P. R. : En 2009 les crédits budgétaires n’ont pas été gelés, le budget s’est maintenu, on ne peut donc pas parler de désengagement de l’Etat. Des coupes ont eu lieu l’an dernier. Les grosses structures se sont alors très bien défendues, elles ont réussi à maintenir à peu près leur budget, mais ce sont les compagnies indépendantes qui ont souffert. Cette année l’objectif affiché par Georges-François Hirsch, patron de la DDMTS (Direction de la danse, de la musique, du théâtre et des spectacles), est de rééquilibrer et de ne pas affaiblir les petites compagnies qui sont un noyau vivant de la création. Le ministère qui a été très maltraité sur le plan de la politique culturelle cette année, c’est celui des Affaires Etrangères. La politique culturelle extérieure a été complètement abandonnée. Des coupes très sombres ont été effectuées, et j’espère vraiment que le gouvernement va revenir sur cette réduction drastique des crédits culturels du ministère des Affaires Etrangères.

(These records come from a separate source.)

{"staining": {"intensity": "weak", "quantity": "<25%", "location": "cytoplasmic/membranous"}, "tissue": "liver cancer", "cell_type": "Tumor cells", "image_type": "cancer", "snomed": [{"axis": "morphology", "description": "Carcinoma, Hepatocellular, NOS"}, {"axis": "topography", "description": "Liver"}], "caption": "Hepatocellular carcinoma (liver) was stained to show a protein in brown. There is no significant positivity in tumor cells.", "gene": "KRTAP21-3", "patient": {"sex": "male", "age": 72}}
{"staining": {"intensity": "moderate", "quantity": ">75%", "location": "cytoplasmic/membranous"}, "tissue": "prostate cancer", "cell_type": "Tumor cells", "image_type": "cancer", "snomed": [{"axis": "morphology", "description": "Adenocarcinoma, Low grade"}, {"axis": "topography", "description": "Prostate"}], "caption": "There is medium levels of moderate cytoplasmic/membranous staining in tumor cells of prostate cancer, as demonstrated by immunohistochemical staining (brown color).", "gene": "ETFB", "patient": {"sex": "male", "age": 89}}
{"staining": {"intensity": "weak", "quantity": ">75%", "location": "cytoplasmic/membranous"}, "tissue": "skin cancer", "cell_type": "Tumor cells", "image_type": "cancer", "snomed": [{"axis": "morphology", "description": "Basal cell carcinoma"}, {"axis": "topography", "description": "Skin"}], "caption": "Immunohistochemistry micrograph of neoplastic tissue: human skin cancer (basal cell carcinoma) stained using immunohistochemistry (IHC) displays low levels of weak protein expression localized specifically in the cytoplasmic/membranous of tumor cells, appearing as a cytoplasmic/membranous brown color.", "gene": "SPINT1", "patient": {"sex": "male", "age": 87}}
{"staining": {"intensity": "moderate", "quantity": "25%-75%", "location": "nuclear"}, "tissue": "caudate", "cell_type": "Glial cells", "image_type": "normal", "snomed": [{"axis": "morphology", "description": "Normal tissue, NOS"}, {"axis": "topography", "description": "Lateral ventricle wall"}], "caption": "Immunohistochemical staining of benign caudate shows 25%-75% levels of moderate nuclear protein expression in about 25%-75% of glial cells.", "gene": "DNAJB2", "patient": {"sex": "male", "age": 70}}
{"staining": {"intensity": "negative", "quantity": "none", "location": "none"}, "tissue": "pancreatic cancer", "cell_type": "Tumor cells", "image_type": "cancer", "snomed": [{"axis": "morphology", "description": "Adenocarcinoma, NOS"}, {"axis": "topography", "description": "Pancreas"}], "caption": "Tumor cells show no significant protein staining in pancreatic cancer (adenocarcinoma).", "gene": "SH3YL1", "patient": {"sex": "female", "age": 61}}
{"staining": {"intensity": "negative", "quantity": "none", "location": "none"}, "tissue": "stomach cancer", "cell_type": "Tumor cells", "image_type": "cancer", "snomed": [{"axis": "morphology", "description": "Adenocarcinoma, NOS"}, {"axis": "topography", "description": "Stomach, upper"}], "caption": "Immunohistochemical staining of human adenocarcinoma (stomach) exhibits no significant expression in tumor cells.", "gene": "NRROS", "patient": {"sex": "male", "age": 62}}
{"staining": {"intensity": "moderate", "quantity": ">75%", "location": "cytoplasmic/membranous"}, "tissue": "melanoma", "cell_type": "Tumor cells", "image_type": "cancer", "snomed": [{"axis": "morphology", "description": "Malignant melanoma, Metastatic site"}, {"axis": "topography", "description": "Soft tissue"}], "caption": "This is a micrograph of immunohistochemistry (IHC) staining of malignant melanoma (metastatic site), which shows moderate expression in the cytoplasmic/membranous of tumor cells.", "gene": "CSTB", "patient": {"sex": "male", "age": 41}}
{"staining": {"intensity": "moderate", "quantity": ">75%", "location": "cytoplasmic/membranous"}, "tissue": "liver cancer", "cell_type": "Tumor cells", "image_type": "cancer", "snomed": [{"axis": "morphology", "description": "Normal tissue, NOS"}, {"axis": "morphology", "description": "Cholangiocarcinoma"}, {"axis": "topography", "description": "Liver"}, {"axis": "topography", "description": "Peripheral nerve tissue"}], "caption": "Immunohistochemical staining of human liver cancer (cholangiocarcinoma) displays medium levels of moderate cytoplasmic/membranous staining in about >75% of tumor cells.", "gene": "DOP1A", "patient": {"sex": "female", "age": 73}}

Que pensez-vous du Conseil pour la création artistique installé par le Président de la République en début d’année ? 
P. R. : Ce Conseil aurait pu être un lieu de rencontres et d’échanges d’idées entre artistes, un laboratoire d’idées nouvelles qui regrouperait non pas des gens représentant des institutions – aussi compétents soient-ils -, mais des créateurs. Ainsi je pense que la nomination de Marin Karmitz à la tête de ce Conseil est une erreur de casting, un grand créateur à la compétence reconnue aurait été une candidature plus adéquate. Dominique Hervieu est la seule femme et la seule artiste parmi les membres de ce conseil ! Ce qui serait inacceptable, c’est que les crédits du spectacle vivant, déjà insuffisants, soient utilisés pour financer les actions de ce Conseil dont je n’attends pas grand-chose.